М. говорил о ней с сочувствием. Ничто, наверное, не вызывает у мужчины такого сочувствия, как одинокая женщина. М. упорно возвращался к умершему ребенку: мол, тут уж не оправится ни одна мать. Возможно, поэтому он относился к ней с почтительным уважением, хотя она частенько напрасно поднимала тревогу — бывало и по ночам заставляя его проверять, все ли в порядке, не пропало ли чего и все ли стоит на своих местах. Для М., человека простого, не чуждого никаких радостей жизни, вертеп был не более чем чудесной, сложной вещью, которая к тому же обеспечивала ему постоянный заработок. Он убирал помещения, заботился о сохранности здания, делал мелкий ремонт, ухаживал за садиком у входа. М. знал вертеп уже довольно хорошо, но не в целом, а по частям. Помнил отдельные фигурки — например, человека с собакой и котомкой за спиной или компанию горняков, играющих в шашки. Но описать вертеп полностью он бы не сумел. И оттого всегда терялся, слушая отчаянные жалобы Ковальской на пропажу из вертепа того, что, по ее словам, там должно быть, — ведь войти в дом, открыть запертый стеклянный куб и вынуть оттуда какие-то фигурки никто не мог. Вот почему он относился к таким ее выдумкам, как к истерике человека с изболевшейся душой, но вполне безобидного, который лишь немного не в себе. «Разве на пруду не было уток? — спрашивала она встревоженно. — Разве по воде не плавали маленькие цветные селезни?» Уток он не помнил. Но она так настаивала, что он начинал сомневаться: может, они и вправду были, а он не заметил, ведь пруд не больше монетки. Наверное, он задел пруд рукавом, когда последний раз чистил передаточный механизм, эти утки, размером с пшеничное зернышко, зацепились, что ли, за шерсть свитера и пропали.

Утки. Мелкие деревянные крупинки, разрисованные тонкой кисточкой. С зеленоватыми шеями и красными клювами — именно такие появились в вертепе. М. им обрадовался. Прибыток не убыток.

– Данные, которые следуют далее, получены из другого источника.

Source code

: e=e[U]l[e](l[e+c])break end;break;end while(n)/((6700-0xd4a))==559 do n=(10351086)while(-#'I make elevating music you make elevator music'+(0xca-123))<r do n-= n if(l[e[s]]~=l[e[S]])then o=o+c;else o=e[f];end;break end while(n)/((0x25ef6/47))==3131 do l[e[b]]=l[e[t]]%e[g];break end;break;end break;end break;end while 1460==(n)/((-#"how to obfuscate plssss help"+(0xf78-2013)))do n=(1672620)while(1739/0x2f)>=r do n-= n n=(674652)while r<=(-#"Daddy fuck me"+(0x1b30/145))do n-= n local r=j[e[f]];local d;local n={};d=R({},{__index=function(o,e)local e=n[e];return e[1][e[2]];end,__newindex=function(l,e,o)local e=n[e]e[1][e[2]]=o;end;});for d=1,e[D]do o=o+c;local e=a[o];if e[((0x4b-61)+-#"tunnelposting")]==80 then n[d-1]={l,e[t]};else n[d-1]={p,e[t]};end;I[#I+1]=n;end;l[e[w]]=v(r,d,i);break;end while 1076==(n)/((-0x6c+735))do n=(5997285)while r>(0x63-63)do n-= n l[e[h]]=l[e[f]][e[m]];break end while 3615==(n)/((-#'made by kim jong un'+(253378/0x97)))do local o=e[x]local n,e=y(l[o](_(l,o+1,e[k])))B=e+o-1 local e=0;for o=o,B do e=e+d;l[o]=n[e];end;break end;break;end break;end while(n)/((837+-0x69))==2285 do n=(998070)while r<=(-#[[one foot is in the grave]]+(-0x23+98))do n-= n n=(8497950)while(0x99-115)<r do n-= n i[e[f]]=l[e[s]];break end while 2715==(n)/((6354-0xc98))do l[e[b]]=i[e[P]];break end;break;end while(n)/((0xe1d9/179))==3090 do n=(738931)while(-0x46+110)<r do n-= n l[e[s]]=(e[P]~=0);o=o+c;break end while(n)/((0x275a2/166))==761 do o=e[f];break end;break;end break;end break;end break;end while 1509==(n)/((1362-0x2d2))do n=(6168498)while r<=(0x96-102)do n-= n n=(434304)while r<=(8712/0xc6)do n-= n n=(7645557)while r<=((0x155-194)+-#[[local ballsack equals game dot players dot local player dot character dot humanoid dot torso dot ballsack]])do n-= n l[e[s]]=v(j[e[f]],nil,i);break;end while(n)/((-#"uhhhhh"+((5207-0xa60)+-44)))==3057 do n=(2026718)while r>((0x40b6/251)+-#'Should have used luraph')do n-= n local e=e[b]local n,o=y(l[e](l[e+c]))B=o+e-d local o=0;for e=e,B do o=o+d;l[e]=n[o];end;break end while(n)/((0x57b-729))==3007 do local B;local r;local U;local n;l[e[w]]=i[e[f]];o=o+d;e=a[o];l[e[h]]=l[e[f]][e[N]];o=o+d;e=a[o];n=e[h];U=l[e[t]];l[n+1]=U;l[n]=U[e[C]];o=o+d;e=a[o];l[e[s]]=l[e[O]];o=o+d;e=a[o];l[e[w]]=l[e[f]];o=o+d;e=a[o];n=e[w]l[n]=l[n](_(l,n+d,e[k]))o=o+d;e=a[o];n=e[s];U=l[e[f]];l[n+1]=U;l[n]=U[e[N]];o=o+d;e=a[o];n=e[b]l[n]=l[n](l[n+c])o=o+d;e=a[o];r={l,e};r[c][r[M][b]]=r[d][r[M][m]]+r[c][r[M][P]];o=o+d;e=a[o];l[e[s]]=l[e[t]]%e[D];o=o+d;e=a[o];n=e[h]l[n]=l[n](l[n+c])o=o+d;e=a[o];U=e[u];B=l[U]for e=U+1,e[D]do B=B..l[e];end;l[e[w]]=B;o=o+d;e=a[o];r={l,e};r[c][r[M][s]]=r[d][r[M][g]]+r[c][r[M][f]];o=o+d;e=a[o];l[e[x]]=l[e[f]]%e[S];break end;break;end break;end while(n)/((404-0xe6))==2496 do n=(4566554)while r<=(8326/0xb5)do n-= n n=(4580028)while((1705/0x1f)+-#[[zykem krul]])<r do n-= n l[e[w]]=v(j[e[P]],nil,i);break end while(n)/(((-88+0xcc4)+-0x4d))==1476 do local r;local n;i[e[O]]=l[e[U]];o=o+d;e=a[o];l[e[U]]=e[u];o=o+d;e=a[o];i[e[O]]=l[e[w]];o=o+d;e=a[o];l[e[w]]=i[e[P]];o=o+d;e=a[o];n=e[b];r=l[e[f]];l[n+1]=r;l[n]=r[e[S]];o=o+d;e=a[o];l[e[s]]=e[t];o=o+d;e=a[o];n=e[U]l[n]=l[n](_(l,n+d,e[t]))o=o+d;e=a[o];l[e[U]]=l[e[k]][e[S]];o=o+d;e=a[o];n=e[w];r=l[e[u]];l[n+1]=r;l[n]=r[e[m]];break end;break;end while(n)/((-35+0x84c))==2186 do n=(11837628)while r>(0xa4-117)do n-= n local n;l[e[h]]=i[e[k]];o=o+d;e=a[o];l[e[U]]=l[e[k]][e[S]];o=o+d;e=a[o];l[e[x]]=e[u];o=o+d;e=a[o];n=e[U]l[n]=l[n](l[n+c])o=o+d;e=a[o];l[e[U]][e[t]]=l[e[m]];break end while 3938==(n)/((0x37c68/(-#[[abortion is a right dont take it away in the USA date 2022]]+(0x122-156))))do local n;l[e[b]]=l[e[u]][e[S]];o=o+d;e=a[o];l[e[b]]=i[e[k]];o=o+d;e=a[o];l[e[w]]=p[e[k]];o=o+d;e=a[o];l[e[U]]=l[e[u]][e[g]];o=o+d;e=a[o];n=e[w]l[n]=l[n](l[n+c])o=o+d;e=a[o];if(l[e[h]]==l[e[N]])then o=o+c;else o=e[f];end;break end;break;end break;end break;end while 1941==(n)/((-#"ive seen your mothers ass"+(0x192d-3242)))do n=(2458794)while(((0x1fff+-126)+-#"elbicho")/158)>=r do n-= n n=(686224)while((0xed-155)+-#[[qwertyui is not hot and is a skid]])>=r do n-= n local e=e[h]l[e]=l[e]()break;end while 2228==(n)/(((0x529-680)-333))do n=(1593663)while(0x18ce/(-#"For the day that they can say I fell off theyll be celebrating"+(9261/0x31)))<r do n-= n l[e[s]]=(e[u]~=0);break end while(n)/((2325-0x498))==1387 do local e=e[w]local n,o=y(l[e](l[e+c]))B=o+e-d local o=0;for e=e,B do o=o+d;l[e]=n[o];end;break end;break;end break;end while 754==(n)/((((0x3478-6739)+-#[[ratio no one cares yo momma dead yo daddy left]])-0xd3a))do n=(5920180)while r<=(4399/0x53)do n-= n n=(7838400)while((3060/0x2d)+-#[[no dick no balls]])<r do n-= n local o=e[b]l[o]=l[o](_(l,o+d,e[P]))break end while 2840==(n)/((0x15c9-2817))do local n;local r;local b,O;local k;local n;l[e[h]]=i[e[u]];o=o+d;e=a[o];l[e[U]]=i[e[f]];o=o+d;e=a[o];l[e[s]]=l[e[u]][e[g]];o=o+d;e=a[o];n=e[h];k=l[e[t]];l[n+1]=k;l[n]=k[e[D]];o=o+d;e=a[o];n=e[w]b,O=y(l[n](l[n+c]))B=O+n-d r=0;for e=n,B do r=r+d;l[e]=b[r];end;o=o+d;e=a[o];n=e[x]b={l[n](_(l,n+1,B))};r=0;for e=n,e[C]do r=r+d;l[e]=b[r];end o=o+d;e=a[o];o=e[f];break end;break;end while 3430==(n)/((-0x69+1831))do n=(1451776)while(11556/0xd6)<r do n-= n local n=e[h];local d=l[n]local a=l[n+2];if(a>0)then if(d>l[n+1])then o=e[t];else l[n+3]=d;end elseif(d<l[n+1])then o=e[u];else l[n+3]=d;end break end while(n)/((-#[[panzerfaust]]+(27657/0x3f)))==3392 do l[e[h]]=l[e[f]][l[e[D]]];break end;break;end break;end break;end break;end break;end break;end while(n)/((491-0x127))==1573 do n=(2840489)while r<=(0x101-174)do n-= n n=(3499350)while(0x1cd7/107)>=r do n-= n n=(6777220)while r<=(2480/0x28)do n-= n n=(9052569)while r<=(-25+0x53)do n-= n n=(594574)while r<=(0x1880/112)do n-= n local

Она, эта Ковальская, часто ездила во Вроцлав — записалась там на курсы немецкого. Во время ее отлучек М. топил печь у нее в квартире, чтобы не замерзли цветы. Он рассказывал, что она устроила себе там маленькую мастерскую — краски, холсты, все, что бывает у художников. В местной школе Ковальская вела кружок лепки. Иногда М. приносил ей что-нибудь, чего у самого было в избытке: мешочек собранных в саду орехов, лукошко клубники со своей грядки в урожайный год, баночку айвового варенья, сваренного его женой. Но настоящего взаимопонимания между ними не было. Настоящего — это значит такого, когда можно сесть как-нибудь вечерком за стол и поговорить по душам за бутылкой водки. Будь Ковальская мужчиной — другое дело, но она оставалась для всех одинокой женщиной, потерявшей когда-то ребенка и мужа. Такое несчастье навечно отделяет тебя от людей. Господь Бог, говорил М., берет отмеченных несчастьем людей и помещает их выше других или где-то в сторонке — так, что хочется, сложив ладони рупором, кричать, звать их обратно.